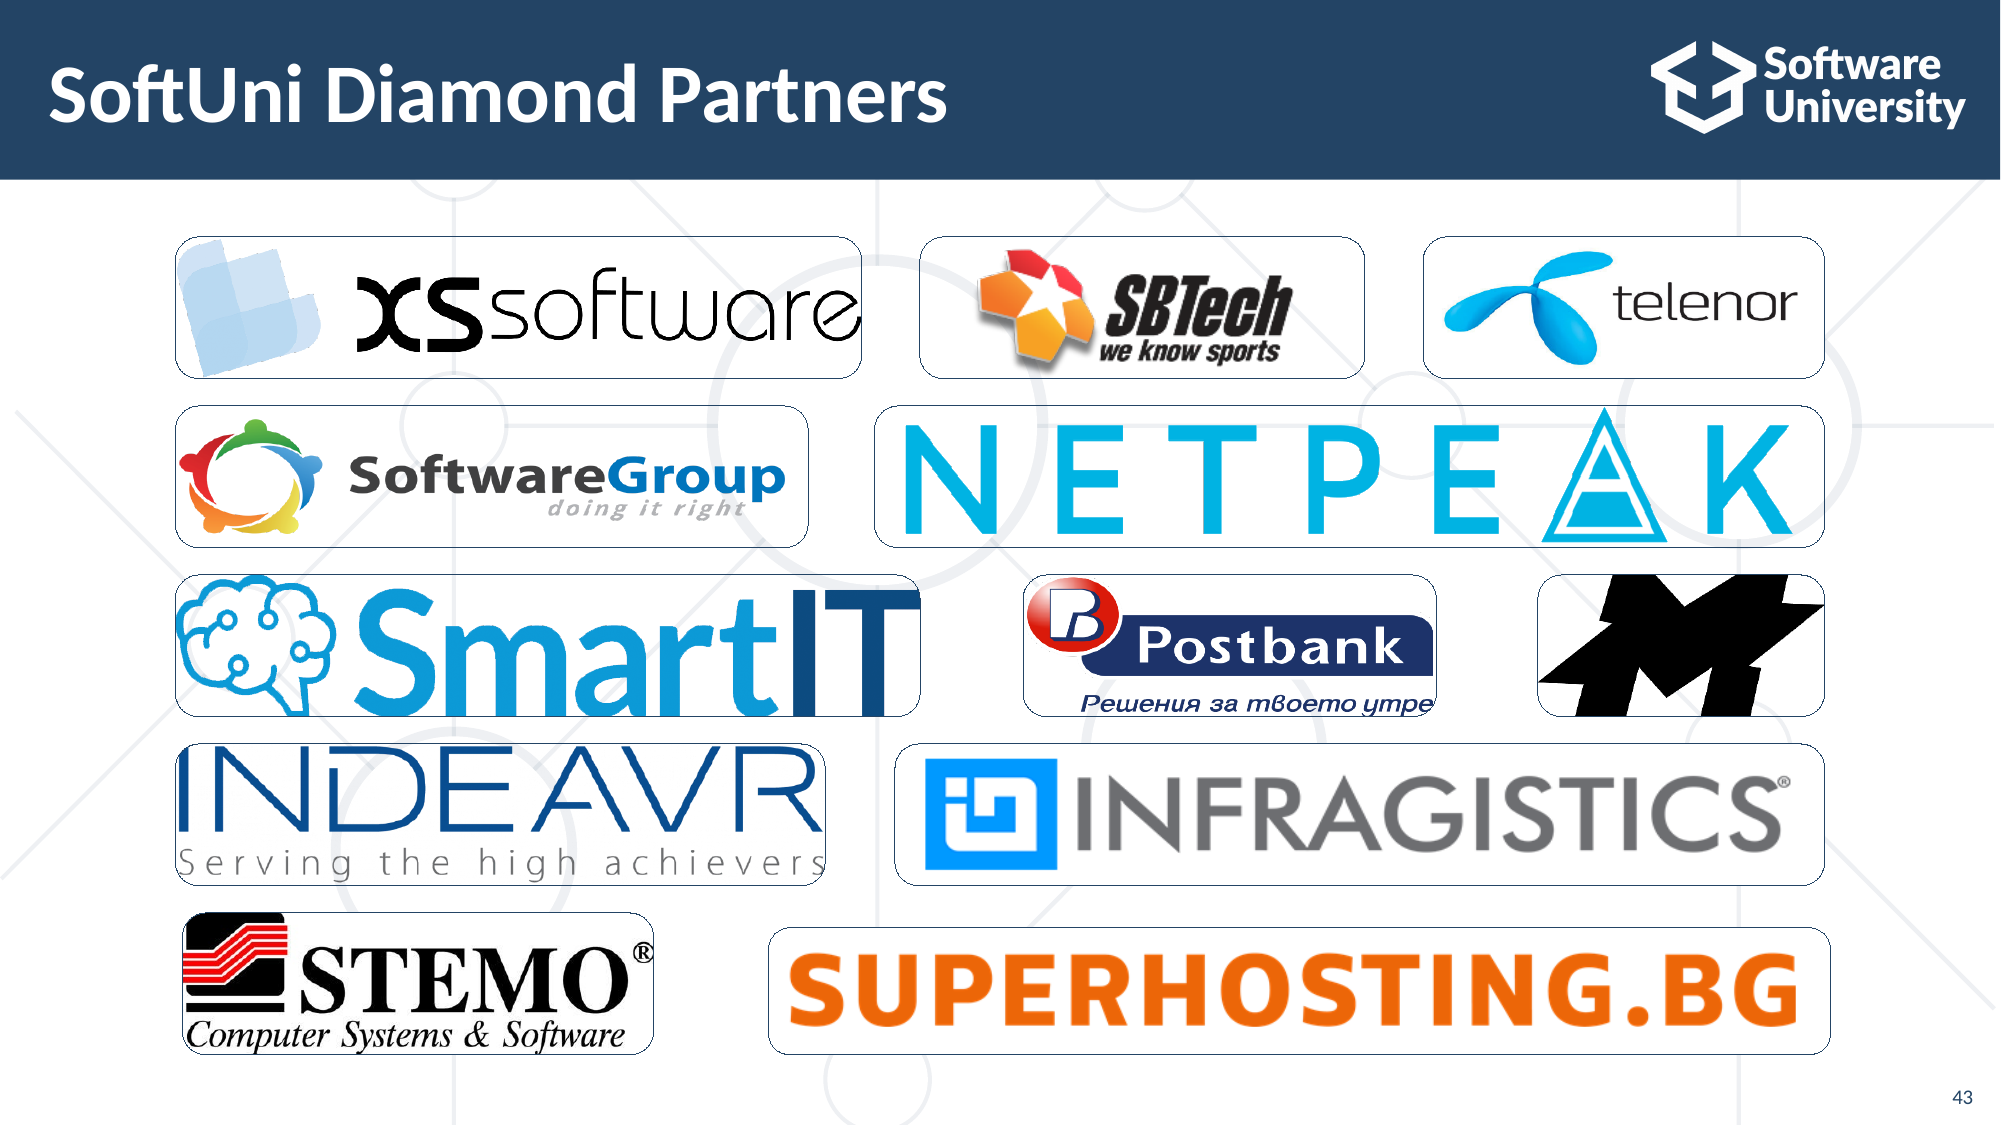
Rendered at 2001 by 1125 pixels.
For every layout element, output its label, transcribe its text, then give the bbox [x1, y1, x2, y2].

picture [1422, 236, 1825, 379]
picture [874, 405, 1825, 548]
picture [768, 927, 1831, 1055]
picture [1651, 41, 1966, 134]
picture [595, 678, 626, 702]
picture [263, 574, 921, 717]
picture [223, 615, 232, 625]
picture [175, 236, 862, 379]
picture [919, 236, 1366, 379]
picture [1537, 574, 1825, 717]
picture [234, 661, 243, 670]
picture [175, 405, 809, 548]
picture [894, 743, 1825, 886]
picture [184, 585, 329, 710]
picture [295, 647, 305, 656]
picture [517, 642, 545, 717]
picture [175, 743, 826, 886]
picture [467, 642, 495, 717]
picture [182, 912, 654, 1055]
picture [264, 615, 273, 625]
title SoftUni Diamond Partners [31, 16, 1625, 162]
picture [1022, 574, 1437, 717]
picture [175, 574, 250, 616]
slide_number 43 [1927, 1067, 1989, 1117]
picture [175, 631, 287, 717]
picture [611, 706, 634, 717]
====
#### What this task involves:
Output, unchanged, only the lines from the one that holds "For every layout" through the last line of the material above.

#### Solution to this exercise:
For every layout element, output its label, transcribe its text, then give the bbox [x1, y1, x2, y2].

picture [1422, 236, 1825, 379]
picture [874, 405, 1825, 548]
picture [768, 927, 1831, 1055]
picture [1651, 41, 1966, 134]
picture [595, 678, 626, 702]
picture [263, 574, 921, 717]
picture [223, 615, 232, 625]
picture [175, 236, 862, 379]
picture [919, 236, 1366, 379]
picture [1537, 574, 1825, 717]
picture [234, 661, 243, 670]
picture [175, 405, 809, 548]
picture [894, 743, 1825, 886]
picture [184, 585, 329, 710]
picture [295, 647, 305, 656]
picture [517, 642, 545, 717]
picture [175, 743, 826, 886]
picture [467, 642, 495, 717]
picture [182, 912, 654, 1055]
picture [264, 615, 273, 625]
title SoftUni Diamond Partners [31, 16, 1625, 162]
picture [1022, 574, 1437, 717]
picture [175, 574, 250, 616]
slide_number 43 [1927, 1067, 1989, 1117]
picture [175, 631, 287, 717]
picture [611, 706, 634, 717]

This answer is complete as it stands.